The arguments of the dynamics function imply a number of decisions that need to be made by the user: How many steps do we want to take? How large should each step be? How much momentum should be provided?

We justified our choice of momentum previously, a random univariate Gaussian. The decisions regarding the number and size of steps has implications for the **path length** used to obtain a sample. Here are three different path lengths and the resulting samples (blue points):

![HMC samples](images/HMC_samples.png)

(from *Carroll 2019*)

As you might expect, different step sizes and numbers are appropriate for different models, depending on the associated geometry, and therefore tuning is usually necessary.

### Accept / Reject

In practice, using finite stepsizes $\epsilon$ will not preserve $\mathcal{H}(s,\phi)$ exactly and will introduce bias in the simulation.
Also, rounding errors due to the use of floating point numbers means that the above transformation will not be perfectly reversible.

HMC cancels these effects **exactly** by adding a Metropolis accept/reject stage, after $n$ leapfrog steps. The new state
$\chi' = (s',\phi')$ is accepted with probability $p_{acc}(\chi,\chi')$, defined as:

$$p_{acc}(\chi,\chi') = min \left( 1, \frac{\exp(-\mathcal{H}(s',\phi')}{\exp(-\mathcal{H}(s,\phi)} \right)$$

### HMC Algorithm

Given all of these components, we can now express the HMC algorithm.

Though there is some complex math involved, the algorithm itself is conceptually simple. It involves three steps:

1.  sample a new velocity from a univariate Gaussian distribution
2.  perform $n$ leapfrog steps to obtain the new state $\chi'$
3.  perform accept/reject move of $\chi'$



The `hmc_move` function below implements a full HMC step. Given a matrix of initial states
$s \in \mathcal{R}^{N \times D}$ (`positions`) and energy function
$E(s)$ (`energy_fn`), it defines the symbolic graph for computing
`n_steps` of HMC, using a given `stepsize`. 

In [None]:
def hmc_move(s_rng, positions, energy_fn, stepsize, n_steps):

    # sample random velocity using independent normals
    initial_vel = s_rng.normal(size=positions.shape)

    # perform simulation of particles subject to Hamiltonian dynamics
    final_pos, final_vel = simulate_dynamics(
            initial_pos=positions,
            initial_vel=initial_vel,
            stepsize=stepsize,
            n_steps=n_steps,
            energy_fn=energy_fn)

    # accept/reject the proposed move based on the joint distribution
    accept = metropolis_hastings_accept(
            energy_prev=hamiltonian(positions, initial_vel, energy_fn),
            energy_next=hamiltonian(final_pos, final_vel, energy_fn),
            s_rng=s_rng)

    return accept, final_pos

where `metropolis_hastings_accept` and `hamiltonian` are helper
functions, defined as follows:

In [None]:
def metropolis_hastings_accept(energy_prev, energy_next, s_rng):
    
    ediff = energy_prev - energy_next
    return (tt.exp(ediff) - s_rng.uniform(size=energy_prev.shape)) >= 0


def kinetic_energy(vel):
    
    return 0.5 * (vel ** 2).sum(axis=1)


def hamiltonian(pos, vel, energy_fn):
    """
    Returns the Hamiltonian (sum of potential and kinetic energy) for the given
    velocity and position. Assumes mass is 1.
    """
    return energy_fn(pos) + kinetic_energy(vel)

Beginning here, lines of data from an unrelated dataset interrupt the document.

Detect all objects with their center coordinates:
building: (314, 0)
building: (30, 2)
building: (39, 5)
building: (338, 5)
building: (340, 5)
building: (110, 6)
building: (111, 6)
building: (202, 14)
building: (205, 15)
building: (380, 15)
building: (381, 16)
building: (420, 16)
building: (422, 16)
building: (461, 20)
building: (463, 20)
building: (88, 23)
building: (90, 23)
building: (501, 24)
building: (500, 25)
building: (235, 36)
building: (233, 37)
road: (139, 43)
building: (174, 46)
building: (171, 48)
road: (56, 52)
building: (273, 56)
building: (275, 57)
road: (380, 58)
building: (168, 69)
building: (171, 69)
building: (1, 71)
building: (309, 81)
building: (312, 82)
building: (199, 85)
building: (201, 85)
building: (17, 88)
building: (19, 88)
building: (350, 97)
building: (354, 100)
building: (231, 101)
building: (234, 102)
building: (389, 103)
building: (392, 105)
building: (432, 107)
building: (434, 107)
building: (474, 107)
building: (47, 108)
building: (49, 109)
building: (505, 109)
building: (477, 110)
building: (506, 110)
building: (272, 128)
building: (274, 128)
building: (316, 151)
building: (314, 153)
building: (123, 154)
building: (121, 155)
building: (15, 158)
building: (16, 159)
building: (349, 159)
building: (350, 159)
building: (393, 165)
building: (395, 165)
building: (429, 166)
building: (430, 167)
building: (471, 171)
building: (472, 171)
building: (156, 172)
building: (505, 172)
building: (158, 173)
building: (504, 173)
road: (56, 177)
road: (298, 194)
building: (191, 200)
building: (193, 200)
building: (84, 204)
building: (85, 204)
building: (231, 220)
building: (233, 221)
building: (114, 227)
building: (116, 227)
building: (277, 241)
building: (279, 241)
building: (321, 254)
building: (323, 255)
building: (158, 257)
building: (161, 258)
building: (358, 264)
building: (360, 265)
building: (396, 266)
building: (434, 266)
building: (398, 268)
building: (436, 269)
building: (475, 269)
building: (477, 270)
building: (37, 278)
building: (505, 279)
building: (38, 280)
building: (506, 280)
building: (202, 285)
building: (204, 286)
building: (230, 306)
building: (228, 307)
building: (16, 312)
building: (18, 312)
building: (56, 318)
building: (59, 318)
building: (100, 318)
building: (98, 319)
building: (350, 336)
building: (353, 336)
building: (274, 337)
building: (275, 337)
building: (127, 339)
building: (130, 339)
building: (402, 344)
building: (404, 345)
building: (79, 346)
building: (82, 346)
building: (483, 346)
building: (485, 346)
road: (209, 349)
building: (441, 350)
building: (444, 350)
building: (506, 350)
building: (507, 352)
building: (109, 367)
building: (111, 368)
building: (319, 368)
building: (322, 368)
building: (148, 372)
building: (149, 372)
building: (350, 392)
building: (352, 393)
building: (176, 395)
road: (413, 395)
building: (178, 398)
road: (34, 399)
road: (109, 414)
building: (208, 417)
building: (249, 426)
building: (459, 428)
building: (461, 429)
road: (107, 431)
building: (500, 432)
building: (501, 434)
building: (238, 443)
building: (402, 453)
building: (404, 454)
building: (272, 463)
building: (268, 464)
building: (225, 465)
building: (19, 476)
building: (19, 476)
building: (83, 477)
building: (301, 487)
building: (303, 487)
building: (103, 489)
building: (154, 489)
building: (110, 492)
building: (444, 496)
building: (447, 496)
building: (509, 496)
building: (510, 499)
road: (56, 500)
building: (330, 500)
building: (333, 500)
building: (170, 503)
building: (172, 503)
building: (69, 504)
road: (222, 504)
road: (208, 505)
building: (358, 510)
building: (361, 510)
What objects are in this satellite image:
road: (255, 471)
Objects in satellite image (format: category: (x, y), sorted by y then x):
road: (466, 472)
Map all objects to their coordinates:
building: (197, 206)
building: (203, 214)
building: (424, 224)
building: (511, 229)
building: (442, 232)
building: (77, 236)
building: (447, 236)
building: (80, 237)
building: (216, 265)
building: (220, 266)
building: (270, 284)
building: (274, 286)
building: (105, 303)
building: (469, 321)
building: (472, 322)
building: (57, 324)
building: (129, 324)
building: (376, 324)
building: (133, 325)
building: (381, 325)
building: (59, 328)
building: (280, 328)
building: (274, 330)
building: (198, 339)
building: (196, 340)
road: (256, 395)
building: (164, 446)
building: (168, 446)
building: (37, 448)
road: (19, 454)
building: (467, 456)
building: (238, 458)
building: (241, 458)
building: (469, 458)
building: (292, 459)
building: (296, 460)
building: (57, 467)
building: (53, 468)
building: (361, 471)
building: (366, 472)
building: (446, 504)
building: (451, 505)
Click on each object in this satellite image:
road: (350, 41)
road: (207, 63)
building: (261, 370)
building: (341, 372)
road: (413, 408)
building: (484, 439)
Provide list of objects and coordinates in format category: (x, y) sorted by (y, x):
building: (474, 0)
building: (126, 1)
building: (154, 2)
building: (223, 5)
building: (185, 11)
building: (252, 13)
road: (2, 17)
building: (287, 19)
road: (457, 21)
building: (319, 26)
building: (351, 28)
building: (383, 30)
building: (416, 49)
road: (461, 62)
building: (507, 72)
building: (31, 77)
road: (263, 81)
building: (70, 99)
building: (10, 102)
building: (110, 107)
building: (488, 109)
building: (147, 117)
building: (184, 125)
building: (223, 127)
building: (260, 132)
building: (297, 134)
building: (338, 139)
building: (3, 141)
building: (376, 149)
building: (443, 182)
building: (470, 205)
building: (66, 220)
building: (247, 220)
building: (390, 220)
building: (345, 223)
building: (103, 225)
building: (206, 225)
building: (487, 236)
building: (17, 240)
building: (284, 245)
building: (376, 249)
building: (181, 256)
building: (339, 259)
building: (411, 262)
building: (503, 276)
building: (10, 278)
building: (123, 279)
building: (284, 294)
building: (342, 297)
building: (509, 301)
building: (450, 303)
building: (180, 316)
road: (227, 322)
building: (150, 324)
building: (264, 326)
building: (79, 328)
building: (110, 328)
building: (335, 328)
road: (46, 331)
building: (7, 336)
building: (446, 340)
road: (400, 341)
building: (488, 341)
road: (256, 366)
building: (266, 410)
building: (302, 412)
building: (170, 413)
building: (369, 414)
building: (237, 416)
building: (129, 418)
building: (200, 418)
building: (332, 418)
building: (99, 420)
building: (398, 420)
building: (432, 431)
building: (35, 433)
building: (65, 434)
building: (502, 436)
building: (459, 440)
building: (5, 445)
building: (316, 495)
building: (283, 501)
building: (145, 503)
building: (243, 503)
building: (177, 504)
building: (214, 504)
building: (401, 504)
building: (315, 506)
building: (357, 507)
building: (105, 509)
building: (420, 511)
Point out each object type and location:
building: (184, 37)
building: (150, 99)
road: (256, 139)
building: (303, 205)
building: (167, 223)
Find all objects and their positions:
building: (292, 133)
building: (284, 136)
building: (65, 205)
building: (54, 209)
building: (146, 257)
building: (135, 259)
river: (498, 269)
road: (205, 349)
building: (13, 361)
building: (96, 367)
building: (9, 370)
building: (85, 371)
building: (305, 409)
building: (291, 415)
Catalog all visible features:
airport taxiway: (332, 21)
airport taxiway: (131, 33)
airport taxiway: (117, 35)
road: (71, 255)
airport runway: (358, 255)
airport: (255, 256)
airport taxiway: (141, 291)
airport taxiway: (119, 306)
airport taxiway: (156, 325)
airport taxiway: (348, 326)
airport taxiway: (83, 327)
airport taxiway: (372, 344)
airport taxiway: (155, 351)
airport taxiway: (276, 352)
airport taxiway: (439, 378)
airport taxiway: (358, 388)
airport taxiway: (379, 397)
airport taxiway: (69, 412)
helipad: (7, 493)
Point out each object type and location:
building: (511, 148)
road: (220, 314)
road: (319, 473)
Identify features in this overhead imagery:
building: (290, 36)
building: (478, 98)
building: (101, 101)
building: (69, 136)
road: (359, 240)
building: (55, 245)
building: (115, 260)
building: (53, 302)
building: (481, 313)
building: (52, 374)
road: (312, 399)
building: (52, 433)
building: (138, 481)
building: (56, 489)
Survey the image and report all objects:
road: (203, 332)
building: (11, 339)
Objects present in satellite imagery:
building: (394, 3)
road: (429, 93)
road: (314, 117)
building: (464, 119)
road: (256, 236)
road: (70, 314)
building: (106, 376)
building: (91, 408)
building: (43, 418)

What's next? As with Metropolis samplers, we want to be able to **tune** our step size so that it performs integration adequately. The following function implements adaptation by tracking the average acceptance rate of the HMC move proposals across
many simulations, using an exponential moving average with time constant `1 - avg_acceptance_slowness`.

In [None]:
def hmc_updates(positions, stepsize, avg_acceptance_rate, final_pos, accept,
                 target_acceptance_rate, stepsize_inc, stepsize_dec,
                 stepsize_min, stepsize_max, avg_acceptance_slowness):

    """
    POSITION UPDATES
    
    Uses results of the acceptance test to update position
    """

    accept_matrix = accept.dimshuffle(0, *(('x',) * (final_pos.ndim - 1)))
    # if accept is True, update to `final_pos` else stay put
    new_positions = tt.switch(accept_matrix, final_pos, positions)


    """
    STEP SIZE UPDATES
    
    If the acceptance rate is two low, reduce the stepsize; if it is too high, 
    increase the stepsize
    """
    
    _new_stepsize = tt.switch(avg_acceptance_rate > target_acceptance_rate,
                              stepsize * stepsize_inc, stepsize * stepsize_dec)
    # maintain stepsize in [stepsize_min, stepsize_max]
    new_stepsize = tt.clip(_new_stepsize, stepsize_min, stepsize_max)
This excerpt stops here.